Data for this task Block Start

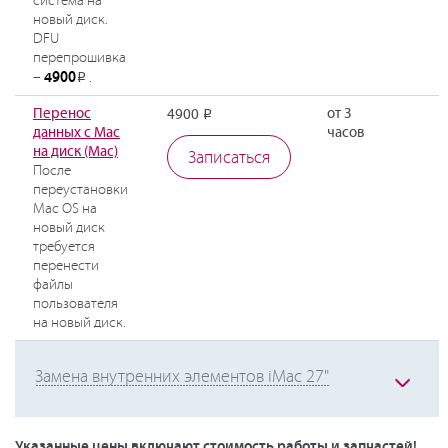
система на
новый диск.
DFU
перепрошивка
4900
–
.
Р
Перенос
от 3
4900
Р
данных с Mac
часов
на диск (Mac)
Записаться
После
переустановки
Mac OS на
новый диск
требуется
перенести
файлы
пользователя
на новый диск.
Замена внутренних элементов iMac 27"
Указанные цены включают стоимость работы и запчастей!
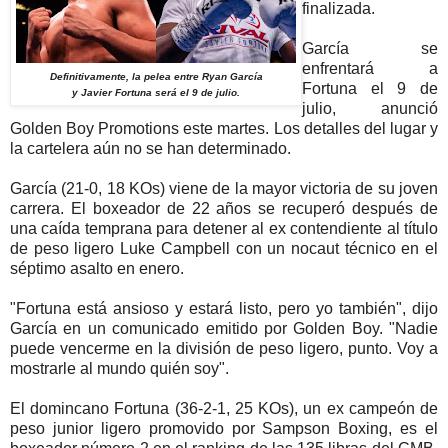
finalizada.
García se
enfrentará a
Definitivamente, la pelea entre Ryan García
Fortuna el 9 de
y Javier Fortuna será el 9 de julio.
julio, anunció
Golden Boy Promotions este martes. Los detalles del lugar y
la cartelera aún no se han determinado.
García (21-0, 18 KOs) viene de la mayor victoria de su joven
carrera. El boxeador de 22 años se recuperó después de
una caída temprana para detener al ex contendiente al título
de peso ligero Luke Campbell con un nocaut técnico en el
séptimo asalto en enero.
"Fortuna está ansioso y estará listo, pero yo también", dijo
García en un comunicado emitido por Golden Boy. "Nadie
puede vencerme en la división de peso ligero, punto. Voy a
mostrarle al mundo quién soy".
El domincano Fortuna (36-2-1, 25 KOs), un ex campeón de
peso junior ligero promovido por Sampson Boxing, es el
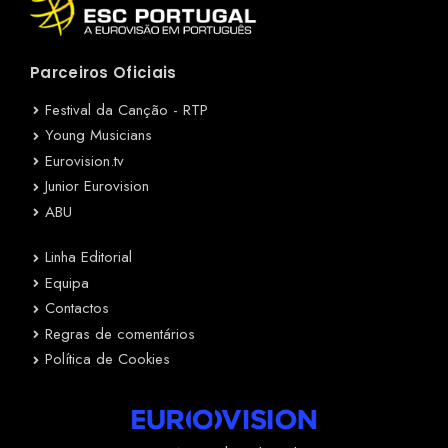
Parceiros Oficiais
Festival da Canção - RTP
Young Musicians
Eurovision.tv
Junior Eurovision
ABU
Linha Editorial
Equipa
Contactos
Regras de comentários
Política de Cookies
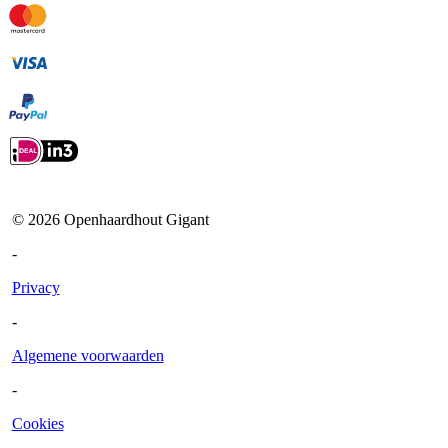
©
2026
Openhaardhout Gigant
-
Privacy
-
Algemene voorwaarden
-
Cookies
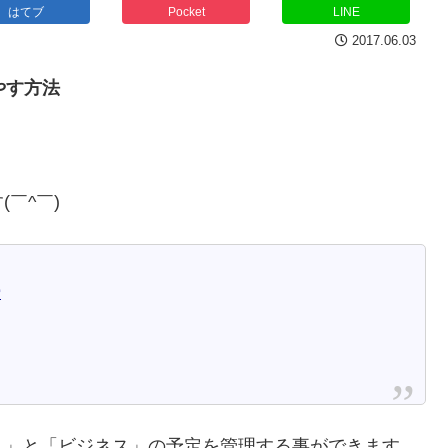
はてブ
Pocket
LINE
2017.06.03
やす方法
(￣^￣)ゞ
ー
ト」と「ビジネス」の予定を管理する事ができます。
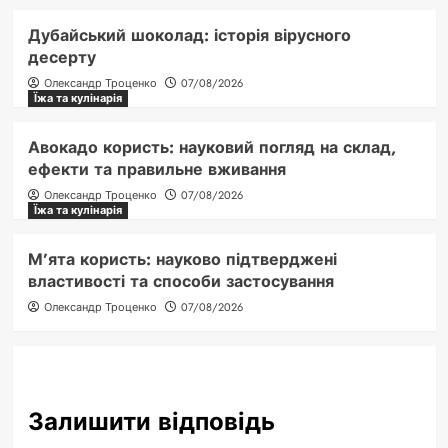
Дубайський шоколад: історія вірусного
десерту
Олександр Троценко
07/08/2026
Їжа та кулінарія
Авокадо користь: науковий погляд на склад,
ефекти та правильне вживання
Олександр Троценко
07/08/2026
Їжа та кулінарія
М’ята користь: науково підтверджені
властивості та способи застосування
Олександр Троценко
07/08/2026
Залишити відповідь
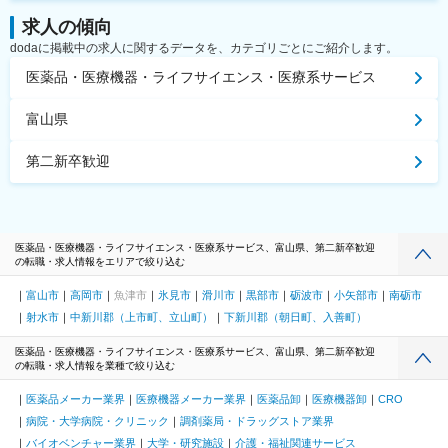
求人の傾向
dodaに掲載中の求人に関するデータを、カテゴリごとにご紹介します。
医薬品・医療機器・ライフサイエンス・医療系サービス
富山県
第二新卒歓迎
医薬品・医療機器・ライフサイエンス・医療系サービス、富山県、第二新卒歓迎
の転職・求人情報をエリアで絞り込む
富山市
高岡市
魚津市
氷見市
滑川市
黒部市
砺波市
小矢部市
南砺市
射水市
中新川郡（上市町、立山町）
下新川郡（朝日町、入善町）
医薬品・医療機器・ライフサイエンス・医療系サービス、富山県、第二新卒歓迎
の転職・求人情報を業種で絞り込む
医薬品メーカー業界
医療機器メーカー業界
医薬品卸
医療機器卸
CRO
病院・大学病院・クリニック
調剤薬局・ドラッグストア業界
バイオベンチャー業界
大学・研究施設
介護・福祉関連サービス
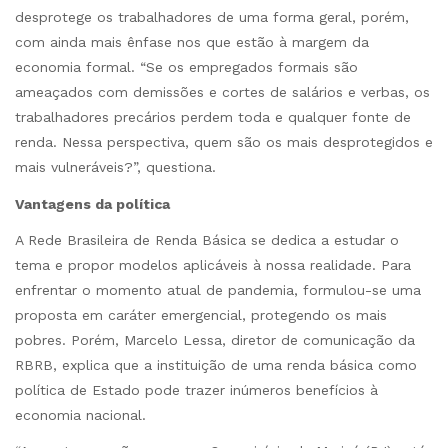
desprotege os trabalhadores de uma forma geral, porém,
com ainda mais ênfase nos que estão à margem da
economia formal. “Se os empregados formais são
ameaçados com demissões e cortes de salários e verbas, os
trabalhadores precários perdem toda e qualquer fonte de
renda. Nessa perspectiva, quem são os mais desprotegidos e
mais vulneráveis?”, questiona.
Vantagens da política
A Rede Brasileira de Renda Básica se dedica a estudar o
tema e propor modelos aplicáveis à nossa realidade. Para
enfrentar o momento atual de pandemia, formulou-se uma
proposta em caráter emergencial, protegendo os mais
pobres. Porém, Marcelo Lessa, diretor de comunicação da
RBRB, explica que a instituição de uma renda básica como
política de Estado pode trazer inúmeros benefícios à
economia nacional.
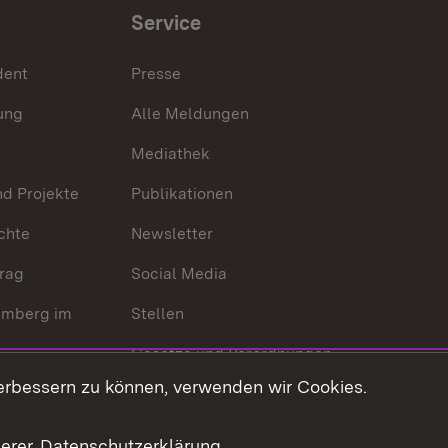
Service
dent
Presse
ung
Alle Meldungen
Mediathek
nd Projekte
Publikationen
chte
Newsletter
trag
Social Media
emberg im
Stellen
Gesetze und Verordnungen
 der Welt
erbessern zu können, verwenden wir Cookies.
Gesetzblatt
Ansprechpartner
serer
Datenschutzerklärung
.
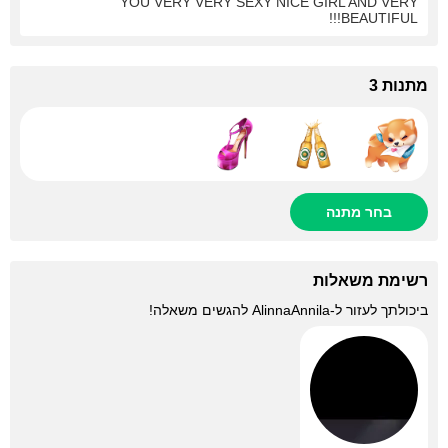
YOU VERY VERY SEXY NICE GIRL AND VERY
BEAUTIFUL!!!
מתנות 3
בחר מתנה
רשימת משאלות
ביכולתך לעזור ל-
AlinnaAnnila
להגשים משאלה!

Data for this task Block End

# [Written task]
Transcribe the listing exactly. Its images are to be omitted.

# [Response for this exercise]
система на
новый диск.
DFU
перепрошивка
4900
–
.
Р
Перенос
от 3
4900
Р
данных с Mac
часов
на диск (Mac)
Записаться
После
переустановки
Mac OS на
новый диск
требуется
перенести
файлы
пользователя
на новый диск.
Замена внутренних элементов iMac 27"
Указанные цены включают стоимость работы и запчастей!
finalizada.
García se
enfrentará a
Definitivamente, la pelea entre Ryan García
Fortuna el 9 de
y Javier Fortuna será el 9 de julio.
julio, anunció
Golden Boy Promotions este martes. Los detalles del lugar y
la cartelera aún no se han determinado.
García (21-0, 18 KOs) viene de la mayor victoria de su joven
carrera. El boxeador de 22 años se recuperó después de
una caída temprana para detener al ex contendiente al título
de peso ligero Luke Campbell con un nocaut técnico en el
séptimo asalto en enero.
"Fortuna está ansioso y estará listo, pero yo también", dijo
García en un comunicado emitido por Golden Boy. "Nadie
puede vencerme en la división de peso ligero, punto. Voy a
mostrarle al mundo quién soy".
El domincano Fortuna (36-2-1, 25 KOs), un ex campeón de
peso junior ligero promovido por Sampson Boxing, es el
Parceiros Oficiais
Festival da Canção - RTP
Young Musicians
Eurovision.tv
Junior Eurovision
ABU
Linha Editorial
Equipa
Contactos
Regras de comentários
Política de Cookies
©
2026
Openhaardhout Gigant
-
Privacy
-
Algemene voorwaarden
-
Cookies
はてブ
Pocket
LINE
2017.06.03
やす方法
(￣^￣)ゞ
ー
ト」と「ビジネス」の予定を管理する事ができます。
Дубайський шоколад: історія вірусного
десерту
Олександр Троценко
07/08/2026
Їжа та кулінарія
Авокадо користь: науковий погляд на склад,
ефекти та правильне вживання
Олександр Троценко
07/08/2026
Їжа та кулінарія
М’ята користь: науково підтверджені
властивості та способи застосування
Олександр Троценко
07/08/2026
Залишити відповідь
求人の傾向
dodaに掲載中の求人に関するデータを、カテゴリごとにご紹介します。
医薬品・医療機器・ライフサイエンス・医療系サービス
富山県
第二新卒歓迎
医薬品・医療機器・ライフサイエンス・医療系サービス、富山県、第二新卒歓迎
の転職・求人情報をエリアで絞り込む
富山市
高岡市
魚津市
氷見市
滑川市
黒部市
砺波市
小矢部市
南砺市
射水市
中新川郡（上市町、立山町）
下新川郡（朝日町、入善町）
医薬品・医療機器・ライフサイエンス・医療系サービス、富山県、第二新卒歓迎
の転職・求人情報を業種で絞り込む
医薬品メーカー業界
医療機器メーカー業界
医薬品卸
医療機器卸
CRO
病院・大学病院・クリニック
調剤薬局・ドラッグストア業界
バイオベンチャー業界
大学・研究施設
介護・福祉関連サービス
desprotege os trabalhadores de uma forma geral, porém,
com ainda mais ênfase nos que estão à margem da
economia formal. “Se os empregados formais são
ameaçados com demissões e cortes de salários e verbas, os
trabalhadores precários perdem toda e qualquer fonte de
renda. Nessa perspectiva, quem são os mais desprotegidos e
mais vulneráveis?”, questiona.
Vantagens da política
A Rede Brasileira de Renda Básica se dedica a estudar o
tema e propor modelos aplicáveis à nossa realidade. Para
enfrentar o momento atual de pandemia, formulou-se uma
proposta em caráter emergencial, protegendo os mais
pobres. Porém, Marcelo Lessa, diretor de comunicação da
RBRB, explica que a instituição de uma renda básica como
política de Estado pode trazer inúmeros benefícios à
economia nacional.
Service
dent
Presse
ung
Alle Meldungen
Mediathek
nd Projekte
Publikationen
chte
Newsletter
trag
Social Media
emberg im
Stellen
Gesetze und Verordnungen
 der Welt
erbessern zu können, verwenden wir Cookies.
Gesetzblatt
Ansprechpartner
serer
Datenschutzerklärung
.
YOU VERY VERY SEXY NICE GIRL AND VERY
BEAUTIFUL!!!
מתנות 3
בחר מתנה
רשימת משאלות
ביכולתך לעזור ל-
AlinnaAnnila
להגשים משאלה!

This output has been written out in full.